In the entries below, find each line with the string "Dinslaken" and copy it.

= Beginning of Section =

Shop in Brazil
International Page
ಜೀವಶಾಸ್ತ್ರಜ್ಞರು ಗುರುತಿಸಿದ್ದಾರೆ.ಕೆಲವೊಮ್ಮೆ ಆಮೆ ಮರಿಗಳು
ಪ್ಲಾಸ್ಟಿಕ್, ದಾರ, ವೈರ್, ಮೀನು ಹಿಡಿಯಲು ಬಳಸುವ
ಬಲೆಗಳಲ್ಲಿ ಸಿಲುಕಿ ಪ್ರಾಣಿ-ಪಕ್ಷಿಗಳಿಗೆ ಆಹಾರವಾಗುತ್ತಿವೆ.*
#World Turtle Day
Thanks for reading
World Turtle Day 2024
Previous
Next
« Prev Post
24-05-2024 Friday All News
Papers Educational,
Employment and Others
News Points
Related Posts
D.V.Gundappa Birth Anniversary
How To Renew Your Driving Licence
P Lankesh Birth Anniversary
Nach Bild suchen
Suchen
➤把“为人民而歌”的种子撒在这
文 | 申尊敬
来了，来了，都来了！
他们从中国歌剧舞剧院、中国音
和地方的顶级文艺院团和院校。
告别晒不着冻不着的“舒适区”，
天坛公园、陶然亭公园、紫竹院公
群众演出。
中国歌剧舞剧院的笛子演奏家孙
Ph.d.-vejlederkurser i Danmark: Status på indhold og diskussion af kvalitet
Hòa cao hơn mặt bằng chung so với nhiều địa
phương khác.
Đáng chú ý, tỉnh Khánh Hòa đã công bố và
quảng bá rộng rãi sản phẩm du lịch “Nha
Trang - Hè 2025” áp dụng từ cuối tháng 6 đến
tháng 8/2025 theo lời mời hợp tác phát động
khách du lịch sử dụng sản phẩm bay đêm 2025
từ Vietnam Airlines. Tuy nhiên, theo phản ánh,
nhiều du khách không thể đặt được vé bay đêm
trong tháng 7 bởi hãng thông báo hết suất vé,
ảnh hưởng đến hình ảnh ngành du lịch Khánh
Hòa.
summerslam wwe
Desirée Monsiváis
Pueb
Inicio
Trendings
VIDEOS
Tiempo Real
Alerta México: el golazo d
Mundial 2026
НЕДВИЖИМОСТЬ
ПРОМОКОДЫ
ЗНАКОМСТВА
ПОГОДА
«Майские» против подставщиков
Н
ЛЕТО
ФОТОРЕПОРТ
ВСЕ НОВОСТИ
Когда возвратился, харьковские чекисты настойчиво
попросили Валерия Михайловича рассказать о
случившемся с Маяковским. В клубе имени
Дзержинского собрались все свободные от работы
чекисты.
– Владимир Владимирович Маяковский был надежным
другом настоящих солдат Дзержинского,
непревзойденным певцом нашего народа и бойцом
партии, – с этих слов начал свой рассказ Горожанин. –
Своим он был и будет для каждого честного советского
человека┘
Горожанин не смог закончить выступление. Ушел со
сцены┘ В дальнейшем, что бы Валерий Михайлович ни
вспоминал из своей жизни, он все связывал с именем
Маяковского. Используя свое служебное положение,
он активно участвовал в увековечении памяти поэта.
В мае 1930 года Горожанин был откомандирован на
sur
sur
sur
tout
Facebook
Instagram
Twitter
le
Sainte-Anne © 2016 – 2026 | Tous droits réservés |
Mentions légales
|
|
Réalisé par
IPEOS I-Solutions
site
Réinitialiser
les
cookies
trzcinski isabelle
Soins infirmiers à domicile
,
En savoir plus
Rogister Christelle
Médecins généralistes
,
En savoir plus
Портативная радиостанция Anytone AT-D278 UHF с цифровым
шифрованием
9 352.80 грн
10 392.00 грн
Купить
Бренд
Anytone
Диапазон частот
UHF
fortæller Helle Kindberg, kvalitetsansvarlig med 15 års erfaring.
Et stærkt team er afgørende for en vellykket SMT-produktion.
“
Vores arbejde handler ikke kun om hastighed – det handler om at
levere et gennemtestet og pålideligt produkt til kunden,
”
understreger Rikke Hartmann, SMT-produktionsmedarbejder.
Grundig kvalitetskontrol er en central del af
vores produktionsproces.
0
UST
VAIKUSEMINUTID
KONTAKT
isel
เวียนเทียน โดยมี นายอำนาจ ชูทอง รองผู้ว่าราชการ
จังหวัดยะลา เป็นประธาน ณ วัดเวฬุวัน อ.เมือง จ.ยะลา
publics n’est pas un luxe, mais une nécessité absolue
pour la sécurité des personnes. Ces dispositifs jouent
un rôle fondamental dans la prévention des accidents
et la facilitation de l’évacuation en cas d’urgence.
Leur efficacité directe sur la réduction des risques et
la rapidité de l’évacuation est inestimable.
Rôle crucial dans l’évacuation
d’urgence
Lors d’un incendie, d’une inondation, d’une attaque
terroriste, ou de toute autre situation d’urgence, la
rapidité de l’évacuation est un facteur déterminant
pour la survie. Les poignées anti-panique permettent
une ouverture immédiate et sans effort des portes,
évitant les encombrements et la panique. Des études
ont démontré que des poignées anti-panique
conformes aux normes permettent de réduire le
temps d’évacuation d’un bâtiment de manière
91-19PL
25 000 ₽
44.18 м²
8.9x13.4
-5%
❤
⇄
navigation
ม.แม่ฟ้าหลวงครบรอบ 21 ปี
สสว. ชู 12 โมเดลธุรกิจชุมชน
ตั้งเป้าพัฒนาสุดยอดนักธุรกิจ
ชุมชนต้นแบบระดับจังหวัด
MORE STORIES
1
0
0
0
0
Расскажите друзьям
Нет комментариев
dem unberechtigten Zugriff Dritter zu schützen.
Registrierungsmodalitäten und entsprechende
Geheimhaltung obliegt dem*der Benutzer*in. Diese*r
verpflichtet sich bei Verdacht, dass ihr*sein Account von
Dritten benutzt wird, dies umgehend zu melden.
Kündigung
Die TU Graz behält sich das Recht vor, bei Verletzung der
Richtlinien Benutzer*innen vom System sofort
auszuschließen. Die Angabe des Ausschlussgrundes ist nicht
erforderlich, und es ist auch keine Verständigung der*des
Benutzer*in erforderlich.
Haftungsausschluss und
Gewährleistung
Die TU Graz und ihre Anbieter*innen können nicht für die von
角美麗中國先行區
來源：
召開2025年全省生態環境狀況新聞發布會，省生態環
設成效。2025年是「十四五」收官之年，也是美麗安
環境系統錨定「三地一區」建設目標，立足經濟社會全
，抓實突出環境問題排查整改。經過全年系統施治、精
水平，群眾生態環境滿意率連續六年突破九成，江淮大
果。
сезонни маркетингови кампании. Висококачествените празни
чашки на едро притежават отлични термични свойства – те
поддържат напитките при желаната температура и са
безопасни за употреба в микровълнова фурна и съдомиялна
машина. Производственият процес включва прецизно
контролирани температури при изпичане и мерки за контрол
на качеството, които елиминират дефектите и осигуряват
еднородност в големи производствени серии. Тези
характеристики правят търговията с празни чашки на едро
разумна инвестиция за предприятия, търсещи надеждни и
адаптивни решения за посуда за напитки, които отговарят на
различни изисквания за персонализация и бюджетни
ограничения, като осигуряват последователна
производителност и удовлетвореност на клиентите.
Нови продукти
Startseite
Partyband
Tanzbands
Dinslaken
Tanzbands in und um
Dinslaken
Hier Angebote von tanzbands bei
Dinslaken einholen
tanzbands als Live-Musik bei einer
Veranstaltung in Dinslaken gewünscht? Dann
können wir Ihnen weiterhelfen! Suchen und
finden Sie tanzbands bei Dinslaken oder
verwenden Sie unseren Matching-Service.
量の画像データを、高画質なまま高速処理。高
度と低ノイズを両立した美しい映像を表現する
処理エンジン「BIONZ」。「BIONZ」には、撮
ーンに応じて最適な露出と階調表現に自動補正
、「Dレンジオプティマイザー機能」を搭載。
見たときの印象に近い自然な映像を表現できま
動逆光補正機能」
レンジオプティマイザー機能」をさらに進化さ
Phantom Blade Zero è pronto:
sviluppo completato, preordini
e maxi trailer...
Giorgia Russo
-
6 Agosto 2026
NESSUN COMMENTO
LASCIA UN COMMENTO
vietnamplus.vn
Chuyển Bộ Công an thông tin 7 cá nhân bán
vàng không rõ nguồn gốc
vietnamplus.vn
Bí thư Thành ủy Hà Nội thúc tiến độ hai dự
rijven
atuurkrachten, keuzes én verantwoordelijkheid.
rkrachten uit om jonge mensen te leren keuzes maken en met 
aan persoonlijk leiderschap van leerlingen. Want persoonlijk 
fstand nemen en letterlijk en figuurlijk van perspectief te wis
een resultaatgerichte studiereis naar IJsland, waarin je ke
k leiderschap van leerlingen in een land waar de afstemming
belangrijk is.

= End of Section =

**RESULT:**
Dinslaken
Dinslaken
Dinslaken einholen
Veranstaltung in Dinslaken gewünscht? Dann
finden Sie tanzbands bei Dinslaken oder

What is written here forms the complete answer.